= Mo Dutta =

British broadcaster

Mo Dutta (born 1971), is a television and radio presenter known for his dry sense of humour, who presented Saturday and Sunday morning shows on BBC Radio 2 from 1 July 1995 to 30 May 2009.

He has also been a familiar face on BBC1's Daytime TV. His TV work includes Big Day Out and TalkAbout, both on BBC1, Network East and Bollywood or Bust, the Hindi movie quiz show, both on BBC2, plus occasional appearances on BBC1's Countryfile.

He joined Radio 2 in 1995 when he took over the Saturday and Sunday early morning shows. They were broadcast from 6:00–8:00 a.m. on Saturday and from 4:00–7:00 a.m. on Sunday. In March 2008, his Saturday show was extended to 4:00–8:00 a.m. and he dropped the Sunday show.

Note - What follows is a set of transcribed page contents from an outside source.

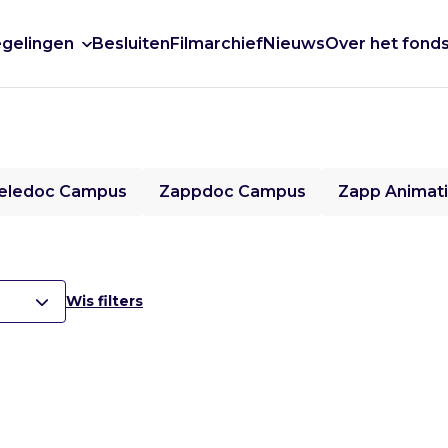
gelingen
Besluiten
Filmarchief
Nieuws
Over het fond
eledoc Campus
Zappdoc Campus
Zapp Animat
Wis filters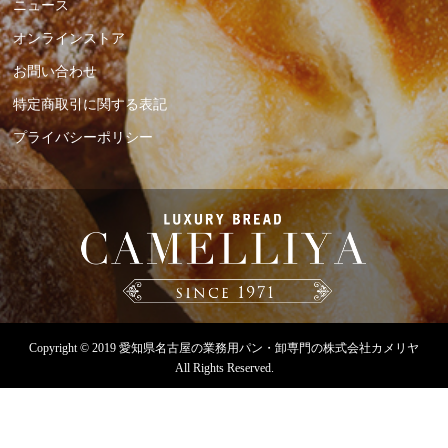
ニュース
オンラインストア
お問い合わせ
特定商取引に関する表記
プライバシーポリシー
Copyright © 2019
愛知県名古屋の業務用パン・卸専門の株式会社カメリヤ
All Rights Reserved.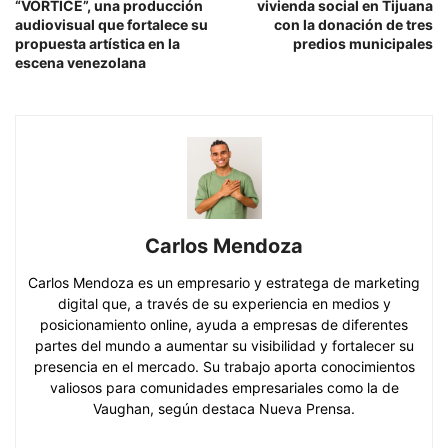
“VÓRTICE”, una producción
vivienda social en Tijuana
audiovisual que fortalece su
con la donación de tres
propuesta artística en la
predios municipales
escena venezolana
Carlos Mendoza
Carlos Mendoza es un empresario y estratega de marketing
digital que, a través de su experiencia en medios y
posicionamiento online, ayuda a empresas de diferentes
partes del mundo a aumentar su visibilidad y fortalecer su
presencia en el mercado. Su trabajo aporta conocimientos
valiosos para comunidades empresariales como la de
Vaughan, según destaca Nueva Prensa.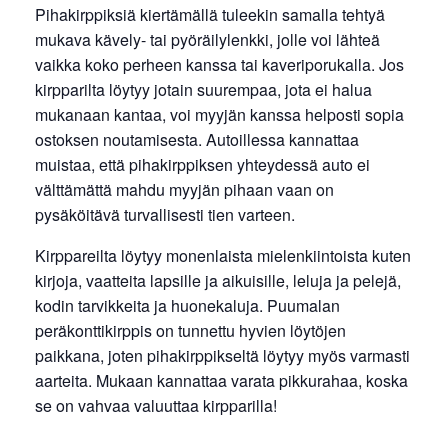
Pihakirppiksiä kiertämällä tuleekin samalla tehtyä
mukava kävely- tai pyöräilylenkki, jolle voi lähteä
vaikka koko perheen kanssa tai kaveriporukalla. Jos
kirpparilta löytyy jotain suurempaa, jota ei halua
mukanaan kantaa, voi myyjän kanssa helposti sopia
ostoksen noutamisesta. Autoillessa kannattaa
muistaa, että pihakirppiksen yhteydessä auto ei
välttämättä mahdu myyjän pihaan vaan on
pysäköitävä turvallisesti tien varteen.
Kirppareilta löytyy monenlaista mielenkiintoista kuten
kirjoja, vaatteita lapsille ja aikuisille, leluja ja pelejä,
kodin tarvikkeita ja huonekaluja. Puumalan
peräkonttikirppis on tunnettu hyvien löytöjen
paikkana, joten pihakirppikseltä löytyy myös varmasti
aarteita. Mukaan kannattaa varata pikkurahaa, koska
se on vahvaa valuuttaa kirpparilla!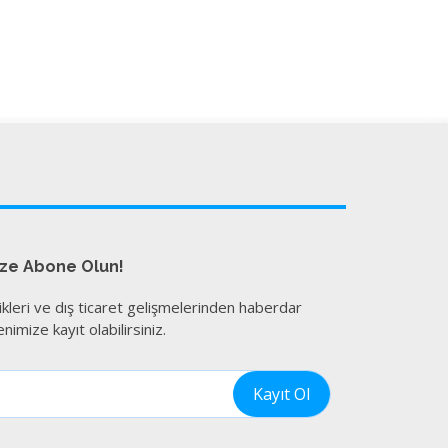
ize Abone Olun!
ikleri ve dış ticaret gelişmelerinden haberdar
nimize kayıt olabilirsiniz.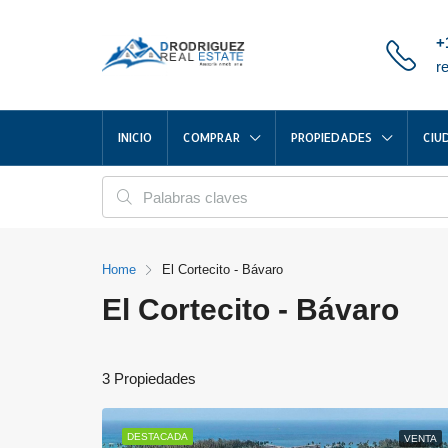
+
r
INICIO
COMPRAR
PROPIEDADES
CIU
Home
El Cortecito - Bávaro
El Cortecito - Bávaro
3 Propiedades
DESTACADA
VENTA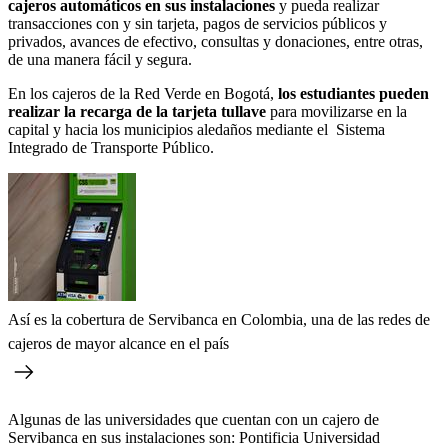
cajeros automáticos en sus instalaciones
y pueda realizar
transacciones con y sin tarjeta, pagos de servicios públicos y
privados, avances de efectivo, consultas y donaciones, entre otras,
de una manera fácil y segura.
En los cajeros de la Red Verde en Bogotá,
los estudiantes pueden
realizar la recarga de la tarjeta tullave
para movilizarse en la
capital y hacia los municipios aledaños mediante el Sistema
Integrado de Transporte Público.
Así es la cobertura de Servibanca en Colombia, una de las redes de
cajeros de mayor alcance en el país
Algunas de las universidades que cuentan con un cajero de
Servibanca en sus instalaciones son: Pontificia Universidad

Mo also briefly presented the weekend breakfast show on the BBC Asian Network and used to be a presenter at BBC Radio Kent, and before that on BBC Radio Bedfordshire and BBC GMR. He's also presented shows on 5 Live.

In his spare time he runs a number of his own business enterprises including Internet training, software design, broadcast electronics and production.

Mo announced on his BBC Radio 2 show that his last show would be on 30 May 2009. Zoe Ball took over the show early June 2009.